Assumes 60% input / 40% output token ratio per request. Actual costs may vary based on your usage pattern.
| Parameter | GPT-5.3-Codex | Qwen3.5 397B A17B |
|---|---|---|
| Context Window | 400K | 262K |
| Max Output Tokens | 128,000 | 65,536 |
| Open Source | No | Yes |
| Created | Feb 24, 2026 | Feb 16, 2026 |
GPT-5.3-Codex scores 85/100 (rank #29) compared to Qwen3.5 397B A17B's 82/100 (rank #65), giving it a 3-point advantage. GPT-5.3-Codex is the stronger overall choice, though Qwen3.5 397B A17B may excel in specific areas like cost efficiency.
GPT-5.3-Codex is ranked #29 and Qwen3.5 397B A17B is ranked #65 out of 290+ AI models. Rankings use a composite score combining benchmark performance (25%), pricing (25%), context window (15%), recency (15%), output capacity (10%), and versatility (10%).

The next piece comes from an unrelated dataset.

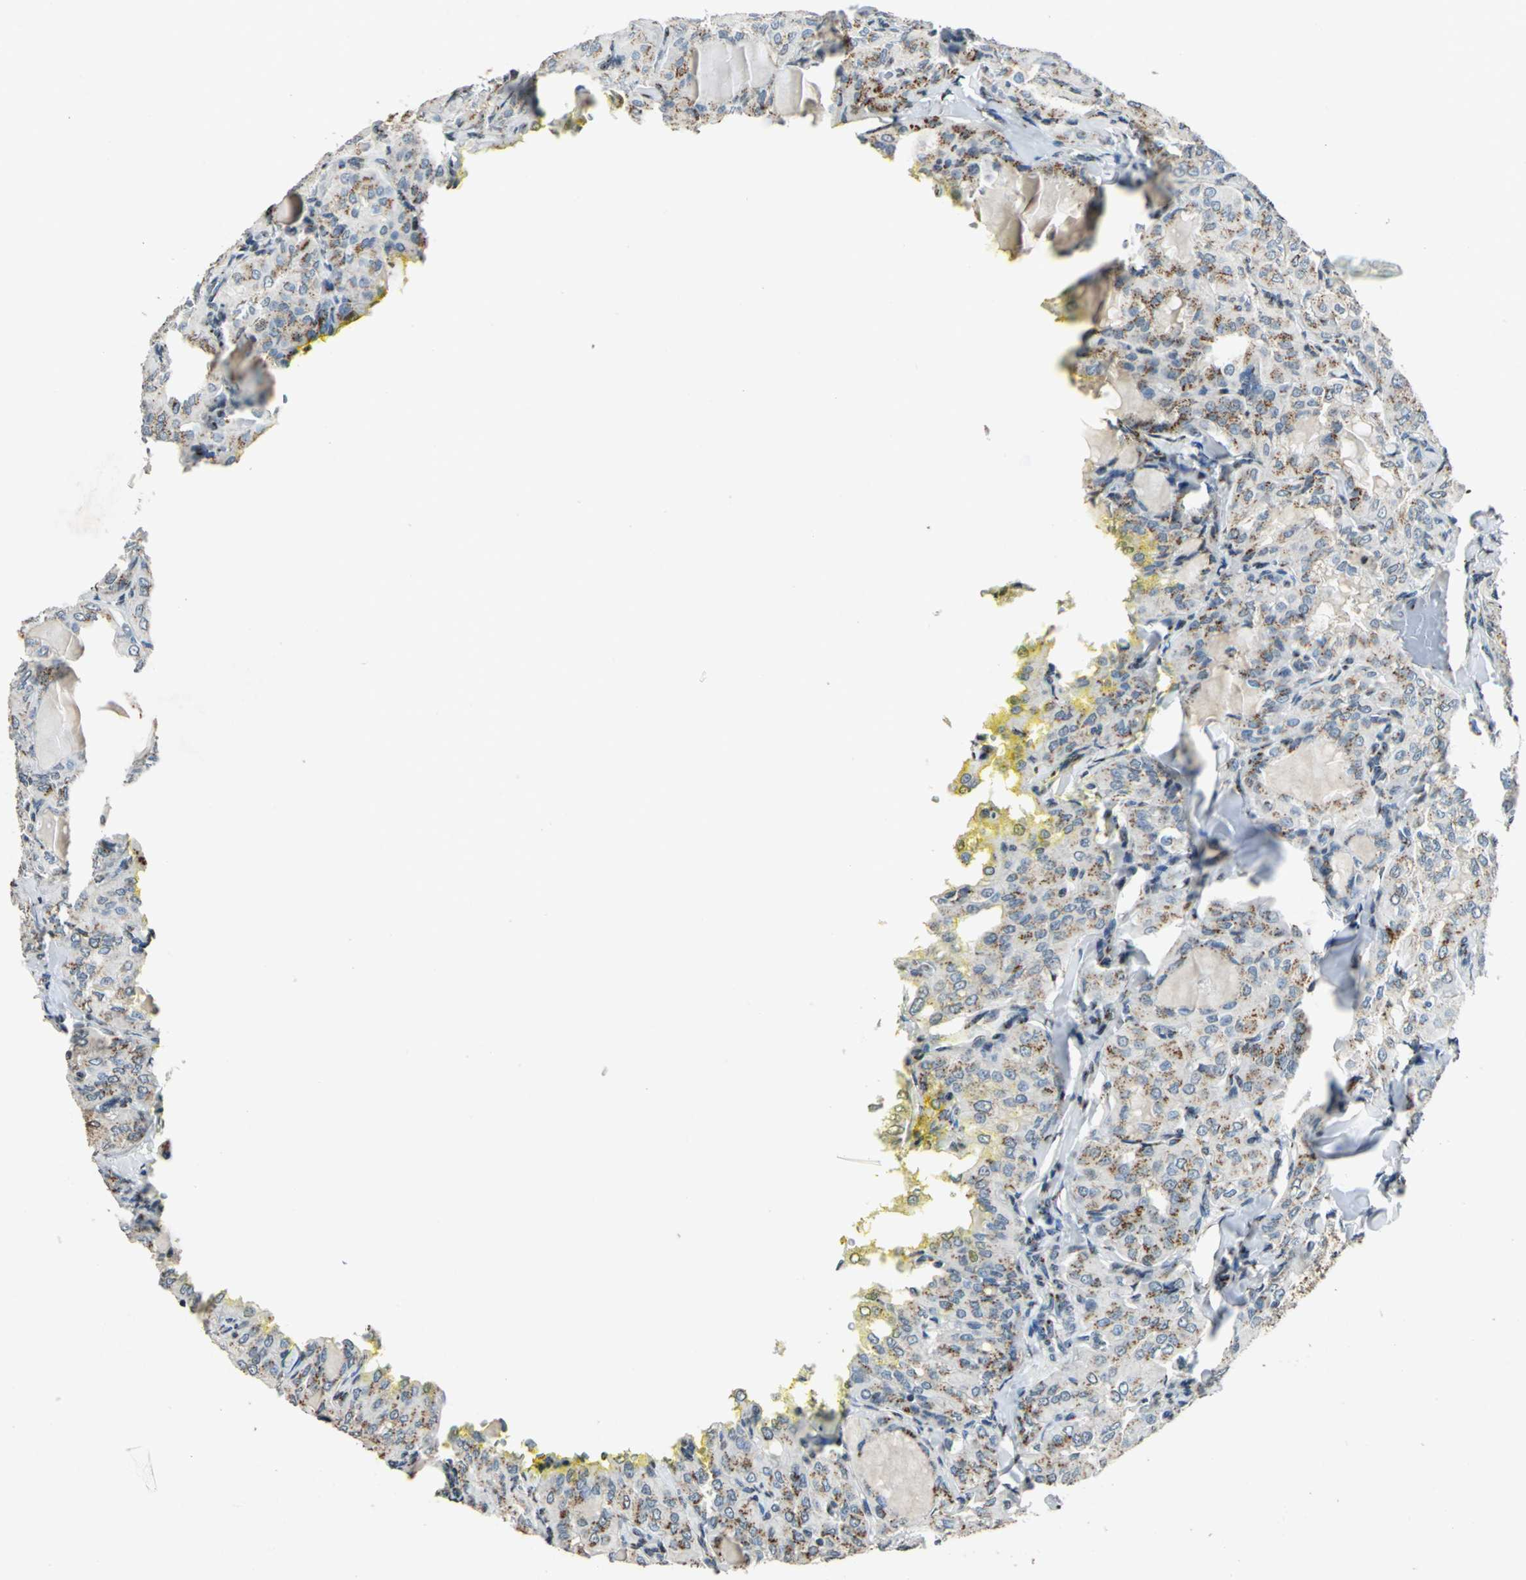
{"staining": {"intensity": "weak", "quantity": "25%-75%", "location": "cytoplasmic/membranous"}, "tissue": "thyroid cancer", "cell_type": "Tumor cells", "image_type": "cancer", "snomed": [{"axis": "morphology", "description": "Papillary adenocarcinoma, NOS"}, {"axis": "topography", "description": "Thyroid gland"}], "caption": "Papillary adenocarcinoma (thyroid) stained with a brown dye demonstrates weak cytoplasmic/membranous positive positivity in approximately 25%-75% of tumor cells.", "gene": "TMEM115", "patient": {"sex": "male", "age": 20}}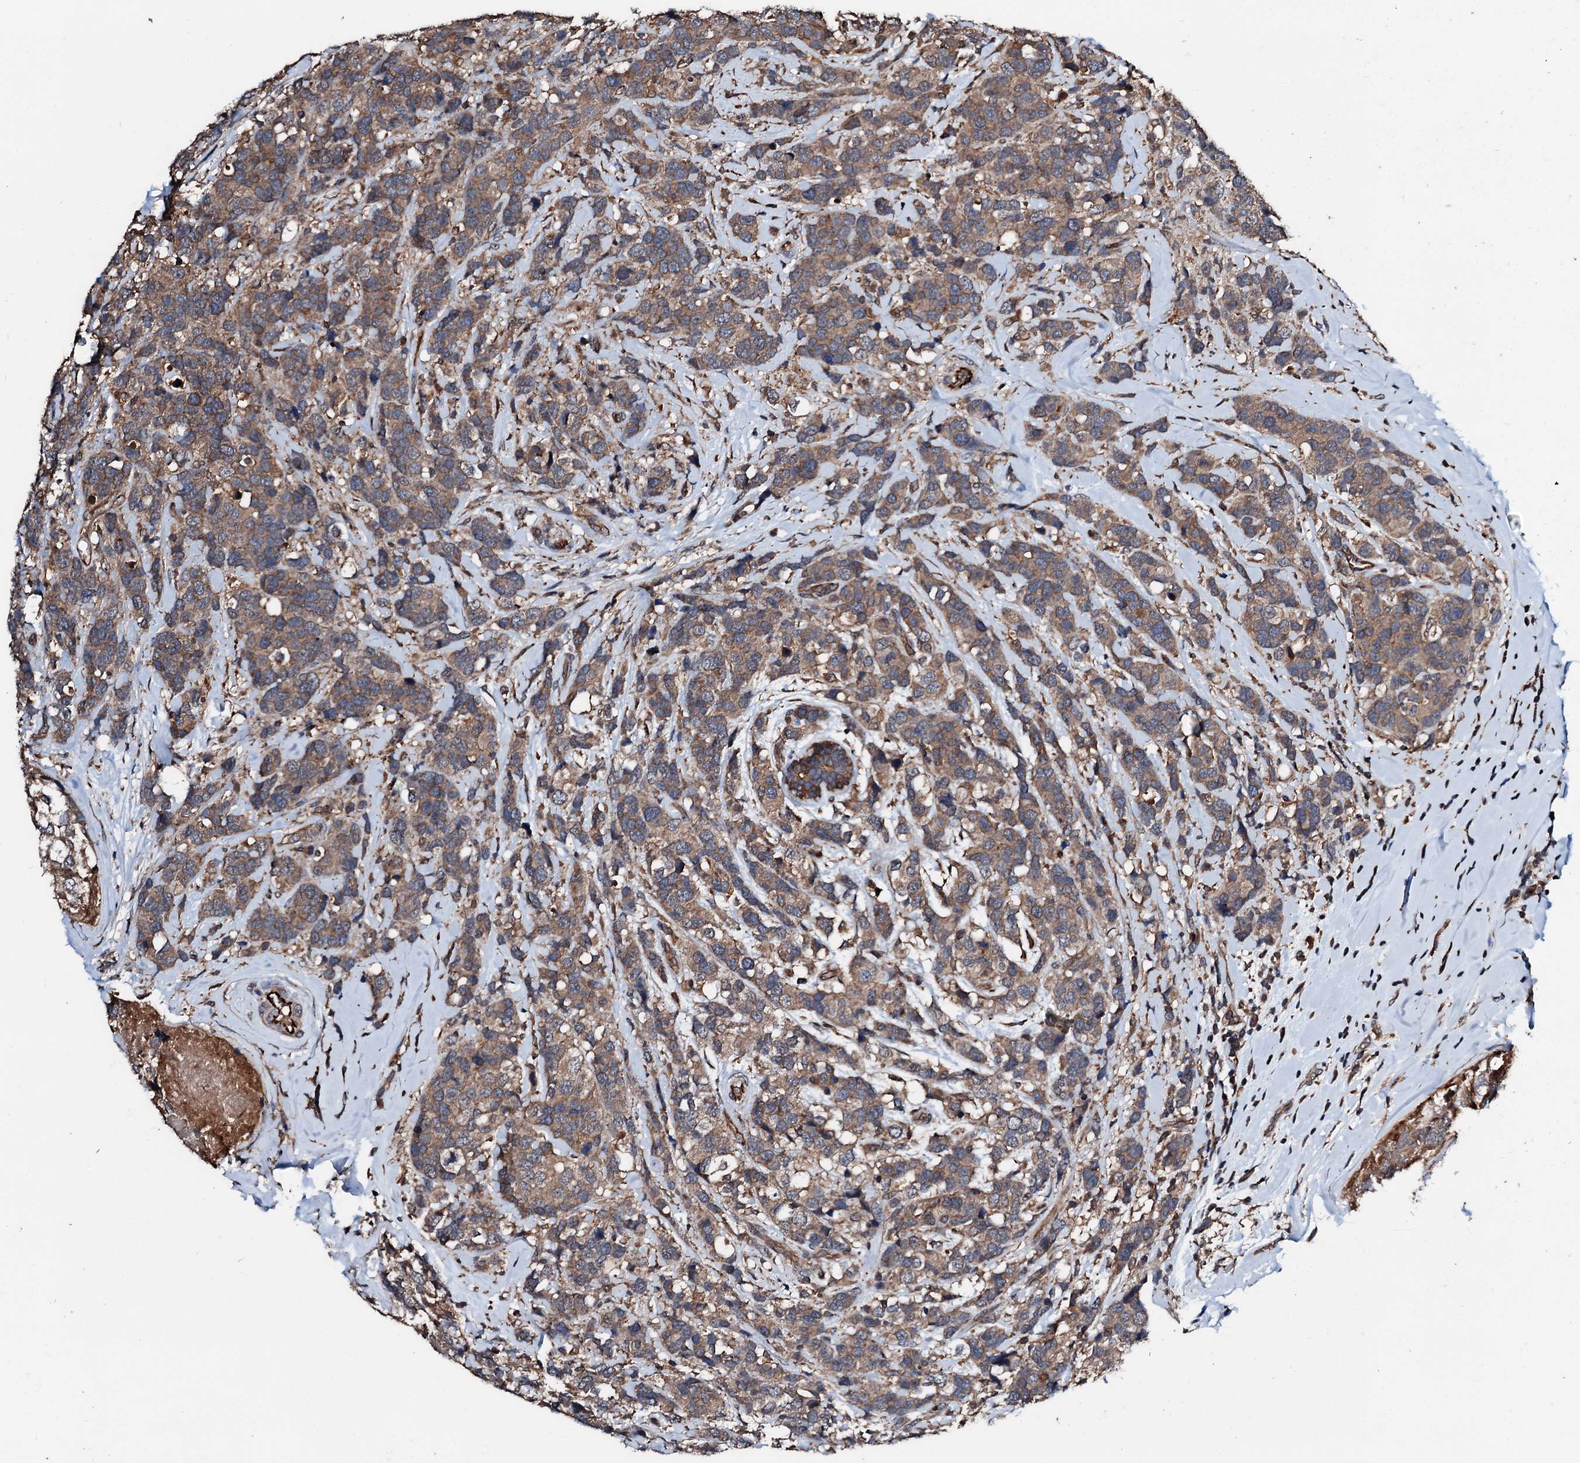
{"staining": {"intensity": "moderate", "quantity": ">75%", "location": "cytoplasmic/membranous"}, "tissue": "breast cancer", "cell_type": "Tumor cells", "image_type": "cancer", "snomed": [{"axis": "morphology", "description": "Lobular carcinoma"}, {"axis": "topography", "description": "Breast"}], "caption": "Breast cancer stained with immunohistochemistry displays moderate cytoplasmic/membranous staining in about >75% of tumor cells.", "gene": "FGD4", "patient": {"sex": "female", "age": 59}}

Scores update hourly.
Qwen3.5 397B A17B is cheaper at $2.34/M output tokens vs GPT-5.3-Codex's $14.00/M output tokens - 6.0x more expensive. Input token pricing: GPT-5.3-Codex at $1.75/M vs Qwen3.5 397B A17B at $0.39/M.
GPT-5.3-Codex has a larger context window of 400,000 tokens compared to Qwen3.5 397B A17B's 262,144 tokens. A larger context window means the model can process longer documents and conversations.